Ca ne loupa bien entendu pas aux US (en Europe la sauce ne prit pas), le groupe fit la une de tous les tabloïdes, des magasines à scandales … la légende était lancée.
Musicalement, ce 2nd disque des californiens était bien burné, moins glam que son prédécesseur et encore moins que son affreux successeur. On avait à faire à du heavy hard rock efficace en … Diable. Le groupe au moins dans leur musique, ne faisait pas semblant et leur grande force, ou plutôt celle de Nikki Sixx (le quasi unique compositeur) était leur talent de composition, avec toujours le riff qui tue (sic) , cette mélodie imparable qui rentre dans votre cerveau pour ne plus en sortir. Pourtant, les chansons du groupe étaient ce qu’il y a de plus simple, 2 / 3 accords … couplet / refrain .. soli minimalistes de Mick Mars (qui a été souvent la risée des hardos car bien loin de la virtuosité des guitaristes de hard de l’époque) et le tour était joué .. mais il n’en fallait pas plus pour obtenir des brûlots redoutables ayant traversé les décennies sans prendre une seule ride. Le tempo pouvait être rapide et l’ambiance énervée comme sur les très bons « Red Hot », « Bastard », plus lourd et heavy comme sur le hit « Shout At The Devil » et le très réussi « Looks That Kill ». Les riffs pouvaient se montrer bien heavy comme celui de « Knock ‘Em Dead, Kid » avec un Neil s’égossillant derrière son micro mais le groupe n’oubliait pas d’être séducteur comme sur le plus léger et mélodique « Too Young To Fall In Love » annonciateur de l’orientation musicale future du groupe et sur la fausse ballade « Danger » avec des couplets calmes mais avec un refrain où la guitare de Mars se voulait bien heavy. Le groupe se fendait même d’une cover de « Helter Skelter », l’un des titres les plus énervés de Beatles, et le résultat était bluffant et allait comme un gant aux américains et s’intégrait parfaitement au milieu des autres titres.

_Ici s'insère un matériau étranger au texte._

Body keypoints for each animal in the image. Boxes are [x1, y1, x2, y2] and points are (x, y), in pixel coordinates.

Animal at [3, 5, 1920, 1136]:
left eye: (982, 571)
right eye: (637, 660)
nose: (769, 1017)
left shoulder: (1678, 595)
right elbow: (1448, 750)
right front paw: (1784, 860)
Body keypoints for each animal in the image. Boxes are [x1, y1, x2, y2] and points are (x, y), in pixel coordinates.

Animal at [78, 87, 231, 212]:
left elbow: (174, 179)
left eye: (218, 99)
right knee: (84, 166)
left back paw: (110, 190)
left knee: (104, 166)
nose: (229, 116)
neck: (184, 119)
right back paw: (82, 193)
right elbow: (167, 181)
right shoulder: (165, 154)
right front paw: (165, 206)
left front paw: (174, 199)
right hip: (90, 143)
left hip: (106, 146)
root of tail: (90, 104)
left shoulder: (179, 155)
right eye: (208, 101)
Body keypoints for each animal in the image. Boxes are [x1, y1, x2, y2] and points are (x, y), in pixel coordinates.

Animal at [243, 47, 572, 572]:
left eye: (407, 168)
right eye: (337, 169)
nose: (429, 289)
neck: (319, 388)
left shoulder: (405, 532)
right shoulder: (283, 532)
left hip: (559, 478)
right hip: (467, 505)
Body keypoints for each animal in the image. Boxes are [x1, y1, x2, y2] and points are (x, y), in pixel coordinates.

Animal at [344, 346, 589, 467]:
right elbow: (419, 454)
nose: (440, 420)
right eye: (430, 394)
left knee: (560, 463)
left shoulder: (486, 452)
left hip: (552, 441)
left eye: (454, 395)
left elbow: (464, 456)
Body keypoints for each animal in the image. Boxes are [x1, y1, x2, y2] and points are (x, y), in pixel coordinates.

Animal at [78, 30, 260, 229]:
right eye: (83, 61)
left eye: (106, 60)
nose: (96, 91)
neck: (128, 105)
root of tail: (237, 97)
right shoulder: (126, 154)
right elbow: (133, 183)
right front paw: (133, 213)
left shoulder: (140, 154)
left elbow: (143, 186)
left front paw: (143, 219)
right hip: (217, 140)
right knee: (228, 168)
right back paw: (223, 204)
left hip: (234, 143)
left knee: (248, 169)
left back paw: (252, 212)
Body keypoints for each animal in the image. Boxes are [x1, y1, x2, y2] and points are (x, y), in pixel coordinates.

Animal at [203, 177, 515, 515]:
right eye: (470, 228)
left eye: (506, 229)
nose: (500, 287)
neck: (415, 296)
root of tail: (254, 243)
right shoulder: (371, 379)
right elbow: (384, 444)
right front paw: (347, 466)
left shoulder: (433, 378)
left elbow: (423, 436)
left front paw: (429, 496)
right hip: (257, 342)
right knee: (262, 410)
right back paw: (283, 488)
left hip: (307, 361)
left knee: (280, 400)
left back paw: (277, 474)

« Shout At The Devil » est un album marquant et très réussi, c’est indéniable, qui aura marqué son temps et toute une génération de fans, témoignage d’une bien belle époque, où tout était permi et où les groupes osaient, donnaient dans l’exhubérence. Le hard c’était également cela. Dommage que la carrière du groupe se soit arrêtée là ( 😛 ) .. mais ce 2nd album du Crue restera sans aucun doute une référence du genre.